Simulations verified against observations from the IHOP field program and also used to develop improved convective parameterizations for weather and climate prediction models.

Key scientific aspect: understand how convection, radiation, cloud-microphysics, boundary layer and surface processes interact and collectively affect large scales.
First, we will incorporate a surface scheme (e.g. LSM) into the CRM to realize an interactively atmosphere-land coupled modeling system (i.e., the counterpart of our atmosphere-ocean explicitly coupled system developed in CCP).

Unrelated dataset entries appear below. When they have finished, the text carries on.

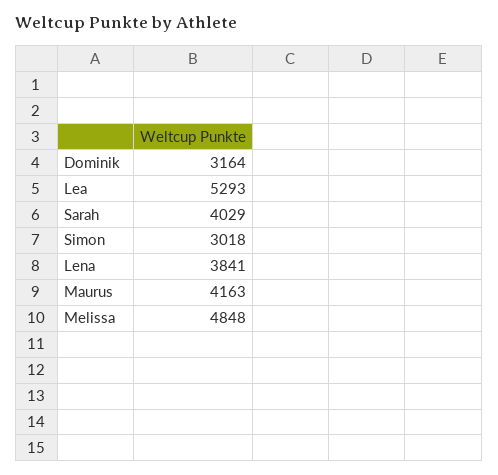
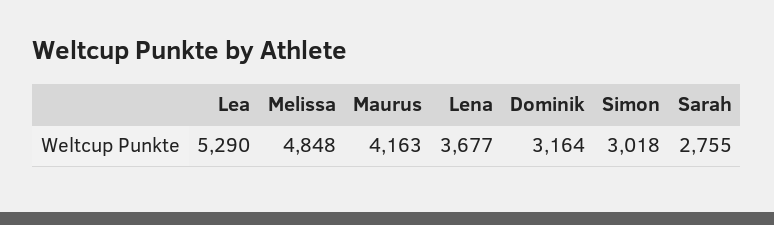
  {
    "Dominik": 3164,
-   "Lea": 5293,
+   "Lea": 5290,
-   "Sarah": 4029,
+   "Sarah": 2755,
    "Simon": 3018,
-   "Lena": 3841,
+   "Lena": 3677,
    "Maurus": 4163,
    "Melissa": 4848
  }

Second, we will conduct multi-day simulations using a mesoscale-domain CRM driven by the above large-scale forcing. This major task has many facets:
a) orogenic convection and the subsequent multiscale propagating convective systems responsible for the sequences of precipitation;
b) sensitivity of the simulated cloud systems to parameterizations of cloud microphysics and cloud-radiation interaction (i.e., on the nocturnal evolution of convection);
c) the importance of large-scale forcing compared to surface forcing by the land-surface processes;
d) the dynamical effects of wind shear on longevity, propagation and its analytic approximation;
e) the multiscale organization and propagation of convection over land compared to the corresponding properties over the tropical oceans, the motivation being to investigate universal mechanisms involving the role of wind shear; and
f) develop microphysical parameterization schemes, in the first instance for the CRM, and eventually for weather prediction models and climate models.

Key points concerning atmospheric convection:
Convective cloud systems and attendant interactions among the physical processes at cloud-to-meso scales play a key role in the atmospheric processing of water (vapor, liquid and solid phases).
Precipitating convection tends to get organized into mesoscale systems, which strongly affect the atmosphere and its boundary conditions.
The mesoscale organization of convection is an intrinsically upscale process whose large-scale implications are not understood.
Basic relationships among orography, organized convection and mean flow properties need to be quantified.
Convection initiation (therefore the diurnal cycle of precipitation) depends on the concept of metastability, which is a function of highly nonlinear interactions between the planetary boundary layer and the free atmosphere.